(Transcribed page contents)
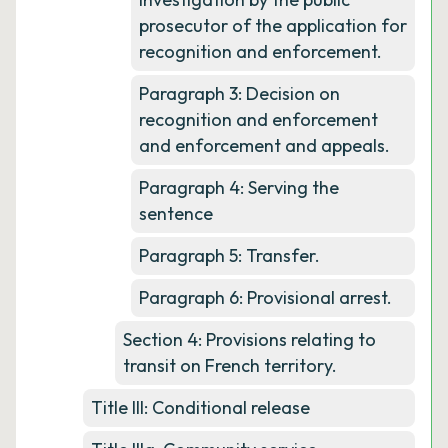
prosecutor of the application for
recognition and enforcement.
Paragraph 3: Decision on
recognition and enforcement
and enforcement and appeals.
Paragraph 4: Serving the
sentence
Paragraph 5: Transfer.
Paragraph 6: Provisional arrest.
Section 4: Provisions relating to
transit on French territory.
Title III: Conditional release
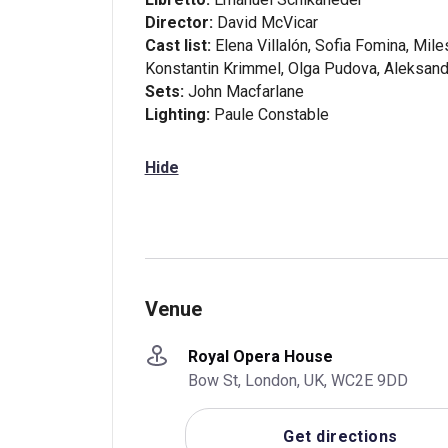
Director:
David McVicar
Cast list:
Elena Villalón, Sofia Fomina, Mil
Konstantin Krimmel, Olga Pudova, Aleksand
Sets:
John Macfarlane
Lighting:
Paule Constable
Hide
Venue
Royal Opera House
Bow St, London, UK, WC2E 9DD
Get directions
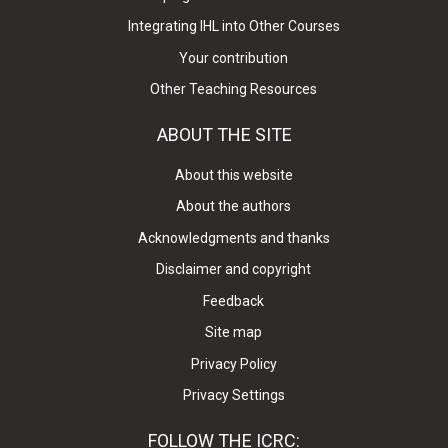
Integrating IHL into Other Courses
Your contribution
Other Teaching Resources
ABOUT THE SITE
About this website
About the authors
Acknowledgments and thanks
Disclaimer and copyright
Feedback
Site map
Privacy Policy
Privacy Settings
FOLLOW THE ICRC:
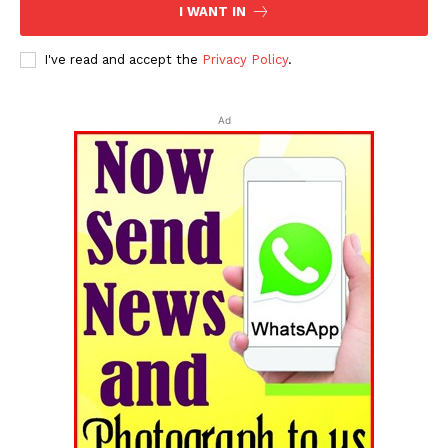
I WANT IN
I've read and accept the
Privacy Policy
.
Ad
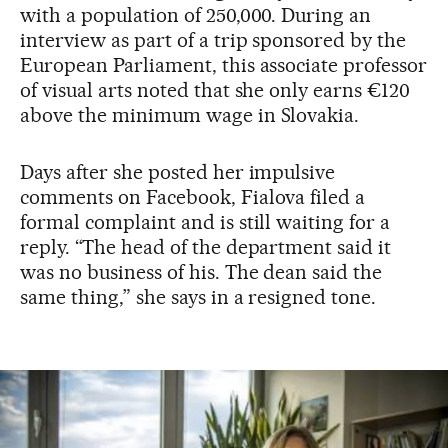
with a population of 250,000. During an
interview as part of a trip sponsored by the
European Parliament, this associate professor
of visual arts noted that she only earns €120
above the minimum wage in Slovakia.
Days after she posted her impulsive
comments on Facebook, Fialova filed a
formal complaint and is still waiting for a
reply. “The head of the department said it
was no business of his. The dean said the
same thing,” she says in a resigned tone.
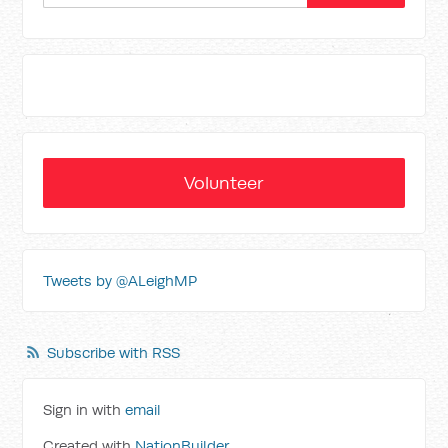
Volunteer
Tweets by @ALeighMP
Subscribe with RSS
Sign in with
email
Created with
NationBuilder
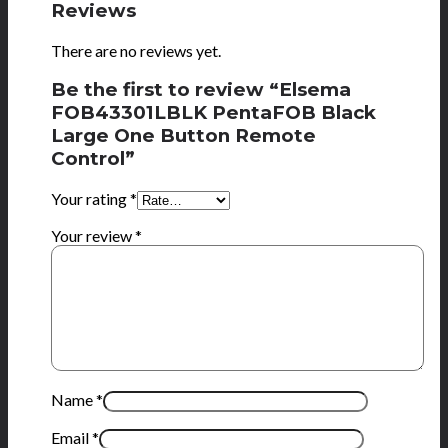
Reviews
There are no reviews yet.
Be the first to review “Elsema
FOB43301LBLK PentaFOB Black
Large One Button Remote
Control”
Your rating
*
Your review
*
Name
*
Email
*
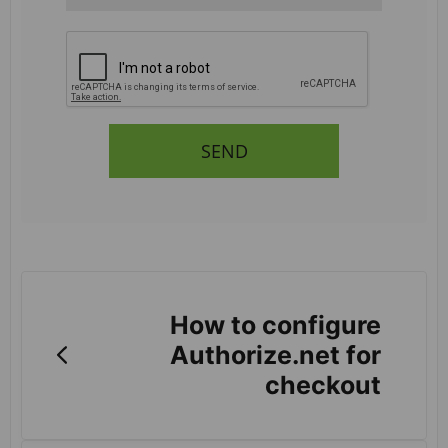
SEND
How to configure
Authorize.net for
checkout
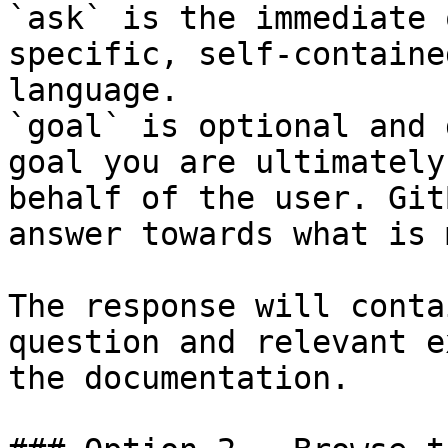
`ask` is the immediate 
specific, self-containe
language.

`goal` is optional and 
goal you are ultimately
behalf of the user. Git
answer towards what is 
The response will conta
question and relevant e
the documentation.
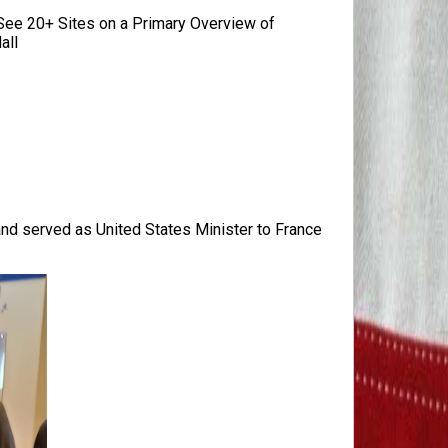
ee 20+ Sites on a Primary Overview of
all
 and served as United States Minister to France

---

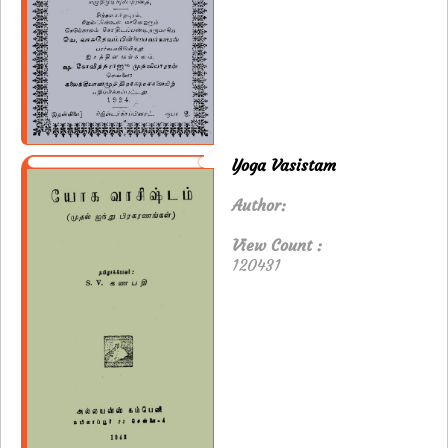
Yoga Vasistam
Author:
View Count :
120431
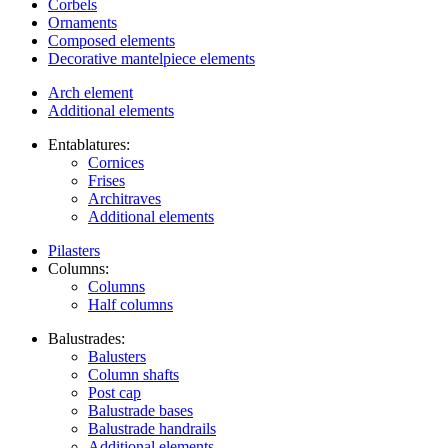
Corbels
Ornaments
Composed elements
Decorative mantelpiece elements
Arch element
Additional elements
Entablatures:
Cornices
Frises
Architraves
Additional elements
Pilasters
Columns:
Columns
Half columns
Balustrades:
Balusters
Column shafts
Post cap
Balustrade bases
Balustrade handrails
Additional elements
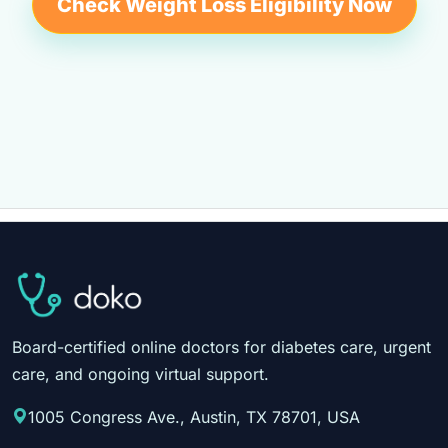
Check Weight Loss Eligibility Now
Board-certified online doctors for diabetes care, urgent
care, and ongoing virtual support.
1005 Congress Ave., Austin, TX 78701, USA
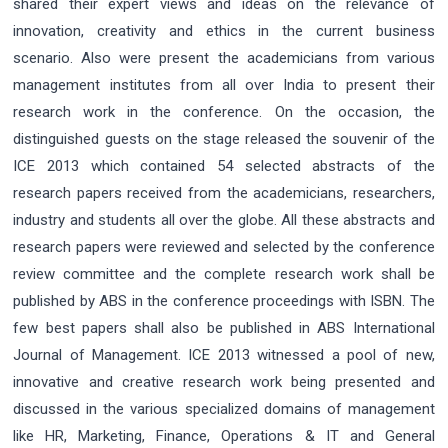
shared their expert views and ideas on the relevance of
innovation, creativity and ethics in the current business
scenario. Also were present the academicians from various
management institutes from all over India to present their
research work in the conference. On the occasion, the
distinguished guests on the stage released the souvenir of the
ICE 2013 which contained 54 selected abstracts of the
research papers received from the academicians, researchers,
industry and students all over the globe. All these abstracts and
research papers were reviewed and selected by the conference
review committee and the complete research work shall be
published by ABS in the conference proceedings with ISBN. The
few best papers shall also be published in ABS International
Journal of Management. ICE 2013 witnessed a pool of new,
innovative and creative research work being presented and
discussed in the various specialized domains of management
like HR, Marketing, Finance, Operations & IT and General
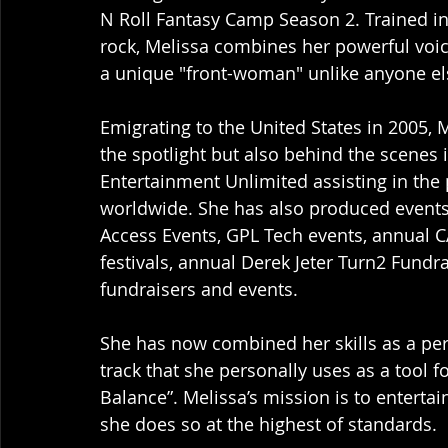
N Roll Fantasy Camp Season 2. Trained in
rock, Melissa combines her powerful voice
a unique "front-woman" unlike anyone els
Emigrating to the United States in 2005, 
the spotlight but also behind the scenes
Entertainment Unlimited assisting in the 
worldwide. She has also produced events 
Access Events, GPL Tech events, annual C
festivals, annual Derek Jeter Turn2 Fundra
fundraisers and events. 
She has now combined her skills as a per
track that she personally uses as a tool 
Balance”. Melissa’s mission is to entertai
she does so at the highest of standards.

What to produce —
Leaving out the pictures, please output the lines in the entries above from the one with "Privacy Settings" through the one with "and served as", exactly as they are.

Solved exercise —
Privacy Settings
FOLLOW THE ICRC:
I WANT IN
I've read and accept the
Privacy Policy
.
Ad
with a population of 250,000. During an
interview as part of a trip sponsored by the
European Parliament, this associate professor
of visual arts noted that she only earns €120
above the minimum wage in Slovakia.
Days after she posted her impulsive
comments on Facebook, Fialova filed a
formal complaint and is still waiting for a
reply. “The head of the department said it
was no business of his. The dean said the
same thing,” she says in a resigned tone.
Volunteer
Tweets by @ALeighMP
Subscribe with RSS
Sign in with
email
Created with
NationBuilder
Reviews
There are no reviews yet.
Be the first to review “Elsema
FOB43301LBLK PentaFOB Black
Large One Button Remote
Control”
Your rating
*
Your review
*
Name
*
Email
*
SEND
How to configure
Authorize.net for
checkout
`ask` is the immediate 
specific, self-containe
language.

`goal` is optional and 
goal you are ultimately
behalf of the user. Git
answer towards what is 
The response will conta
question and relevant e
the documentation.
ee 20+ Sites on a Primary Overview of
all
 and served as United States Minister to France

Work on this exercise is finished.